The quoted rule comes into play where there has been an alternative dispute resolution effort. There must be a minimum of two parties namely the plaintiff and the defendant. Where the defence has been struck out, the rule cannot be applied because there would be no mediation. It is order 9 rules 5 up to rule 10 which deal with situations where no defence has been filed that would be applicable. Provisions relating to alternative dispute resolution, scheduling conference and the subsequent rules for filing the remainder of the interlocutory applications presuppose a plaintiff and a defendant in the very least. In those circumstances, the respondents objection in as far as it relates to the contention that the applicant ought to have filed an application within 21 days has no merit as 21 days ran from the time alternative dispute resolution effort has been completed. In any case, the application also presupposes the holding of a scheduling conference inter parties. A scheduling conference cannot be held where there is only a plaintiff on record and no defendant.
In addition learned counsel for the respondent contended that there was dilatory conduct on the part of the applicant. The question of whether there was dilatory conduct depends on the evidence. It is therefore a question on the merits of the application and cannot be considered as a preliminary point of law. The question of whether there should be an enlargement of time to do any act prescribed were allowed by the Civil Procedure Act, engages the courts discretion under section 96 of the Civil Procedure Act and it is on the merits. Section 96 of the CPA provides as follows:
"Where any period fixed or granted by the court for the doing of any act prescribed or allowed by this Act, the court may, in its discretion, from time to time, enlarge that period, even though the period originally fixed or granted may have expired."

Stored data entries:
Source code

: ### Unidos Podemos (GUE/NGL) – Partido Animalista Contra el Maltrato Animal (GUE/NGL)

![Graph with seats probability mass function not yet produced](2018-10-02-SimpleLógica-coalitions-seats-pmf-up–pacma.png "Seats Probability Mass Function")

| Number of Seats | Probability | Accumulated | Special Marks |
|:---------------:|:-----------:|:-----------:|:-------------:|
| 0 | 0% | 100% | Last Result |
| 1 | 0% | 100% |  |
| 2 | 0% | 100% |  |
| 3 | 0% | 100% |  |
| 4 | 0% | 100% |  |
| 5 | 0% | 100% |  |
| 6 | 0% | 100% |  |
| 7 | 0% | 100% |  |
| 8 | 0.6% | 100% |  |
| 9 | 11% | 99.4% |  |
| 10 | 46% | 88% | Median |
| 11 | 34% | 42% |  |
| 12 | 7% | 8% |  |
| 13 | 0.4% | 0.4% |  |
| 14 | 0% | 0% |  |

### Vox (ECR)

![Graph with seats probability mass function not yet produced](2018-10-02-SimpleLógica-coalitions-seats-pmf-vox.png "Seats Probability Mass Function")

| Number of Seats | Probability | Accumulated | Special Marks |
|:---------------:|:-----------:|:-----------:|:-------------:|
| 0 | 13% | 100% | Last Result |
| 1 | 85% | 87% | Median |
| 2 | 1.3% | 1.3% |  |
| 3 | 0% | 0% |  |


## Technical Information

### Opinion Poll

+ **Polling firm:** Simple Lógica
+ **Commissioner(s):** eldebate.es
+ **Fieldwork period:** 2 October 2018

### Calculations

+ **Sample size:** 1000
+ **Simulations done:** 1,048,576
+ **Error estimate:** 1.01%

■ DESCRIPTION OF THE TASK
Carry on the ruling on the respondent's preliminary objections from the point where it stops.

■ EXERCISE RESPONSE
Whether the application is supported by defective affidavits
The first ground of objection to the affidavits is that the deponents do not state that they are recognised agents of the applicant within the meaning of the law. Secondly they do not indicate that the authorised by the applicant's where the affidavits. Thirdly no authority from the applicant authorising the deponents to swear affidavits has been attached to the application. Learned counsel relied on the case of Mugoya Construction and Engineering Ltd versus Central Electrical International Ltd High Court, Commercial Court, and Miscellaneous Application No. 699 of 2011. The applicant's position on the other hand is that the case of Mugoya Construction and Engineering Ltd versus Central Electrical International Ltd (supra) dealt with affidavits made in the capacity as agents. I totally agree with the applicants submissions on this point. The ruling of the court at page 4 in that case is to the effect:
"The words "duly appointed to act" are clearly distinguishable from an advocate who has been duly instructed. An appointment to act on behalf of the client must be in writing. This requirement would be consistent with order 7 rule 4 of the Civil Procedure Rules. This rule requires evidence that a person pleading in a representative capacity should demonstrate that the necessary steps have been taken to enable the representative to institute a suit in a representative character. This also applies to making an affidavit in the capacity of a party to the action. In this particular case, the applicant is a limited liability company and a written authority for learned counsel Ivan Kyateka to make an affidavit in the capacity of a party and not that of an advocate should be attached to the affidavit in support."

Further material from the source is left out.